I've also found that some models get new partners who love the idea (and bragging rights) of dating a model but find the reality too much to deal with. It's especially so with the younger ones.


TL;DR

Lose weight and feel better about yourself.

Be honest with any potential partner from the off: full disclosure.

Ideally find someone with shared interests or better still a model or photographer or other creative.

RHM.Photo said, 1733743932

I said


Ideally find someone with shared interests or better still a model or photographer or other creative.


Brucey Bonus here is that when other models come and stay with you or shoot with you, you can often shoot two models together or shoot twice at the same location.

RHM.Photo said, 1733744018

Sandra Blu said

i dumped a (semi) boyfriend last year because he had a massive issue with nude pics, good riddance honestly. I like being single and I like nude photos so any man wanting a relationship needs to be super cool about it. I on the other hand am super cool about a partner shooting naked women so I guess I need to find myself a photographer boyfriend?

(Bats eyelashes. I can cook excellent Spanish food -wink wink)


Having met you and seen what you write on here, I have no idea how you can possibly be single! 

Gray2 said, 1733745317

I started portrait/model photography around eight years ago before my wifes death six years ago. She used to help critique my images although had no real interest in photography, something I had been doing since my teens and during our 41 years together.

After my wifes death I put all my energy into mainly model photography with a few shoots abroad and loads at my local studio. Five years ago I met my partner and was upfront with her from the start that model shoots was something I was doing and had no intention in stopping what I enjoyed doing. My partner doesn't have any interest in what I do other than is happy if I am happy. I do show her what I put on PP and other sites so she knows what type of images I take. I have not shot abroad recently but she is quite happy for me to do so as long as we have holidays also. She would definitely object if I was to start participating in my own images with models as would I :)

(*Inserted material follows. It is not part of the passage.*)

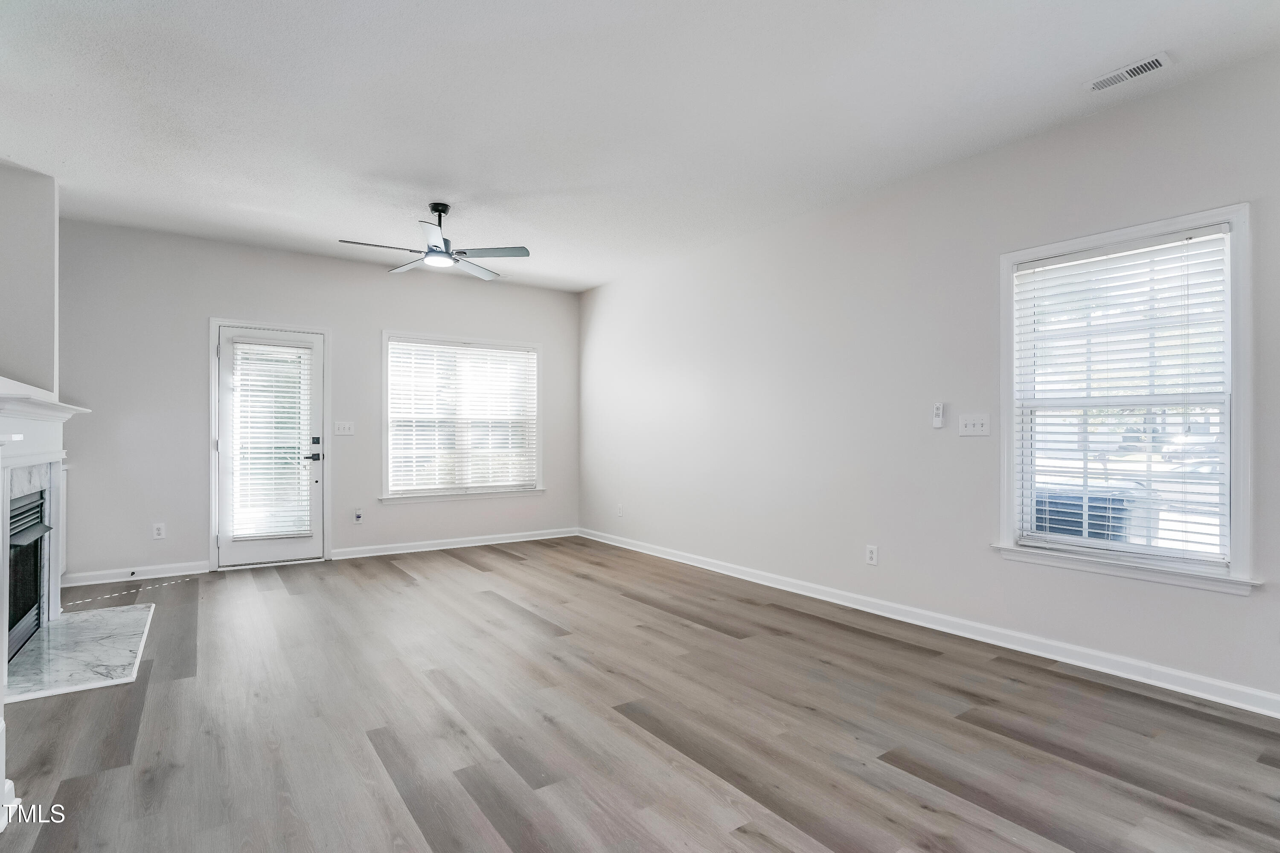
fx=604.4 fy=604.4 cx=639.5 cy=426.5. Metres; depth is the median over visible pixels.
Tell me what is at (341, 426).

As has been said. Full disclosure from the start is always the best policy in my opinion.

As a model I always think it would be harder to explain to a new partner what they enjoy doing whether for pleasure or work. I have seen both sides to the story with some models having problems and others whose partners are quite happy with what they do. But we live in different times these days where the internet has changed many peoples views on things.

Sandra Blu said, 1733747860

RHM.Photo

self employed immigrant running a business in central London so I don't have much of a life (outside of work). I may be able to find a husband once I retire (crosses fingers).

(Gentlemen please form an orderly queue)

Edited by Sandra Blu

Orson Carter said, 1733748463

Sandra Blu said

RHM.Photo

self employed immigrant running a business in central London so I don't have much of a life (outside of work). I may be able to find a husband once I retire (crosses fingers).

(Gentlemen please form an orderly queue)

 


Damn. I fail on both counts. I'm not a gentleman, and I'm often disorderly. 

Hang on... There's another reason, isn't there... I'm already married. Oops! 


RHM.Photo said, 1733753570

Sandra Blu said

self employed immigrant running a business in central London so I don't have much of a life (outside of work). I may be able to find a husband once I retire (crosses fingers).

(Gentlemen please form an orderly queue)


By then you could dispense with putting up with any gentleman's foibles and simply enjoy the company of gigolos on a fully expendable basis!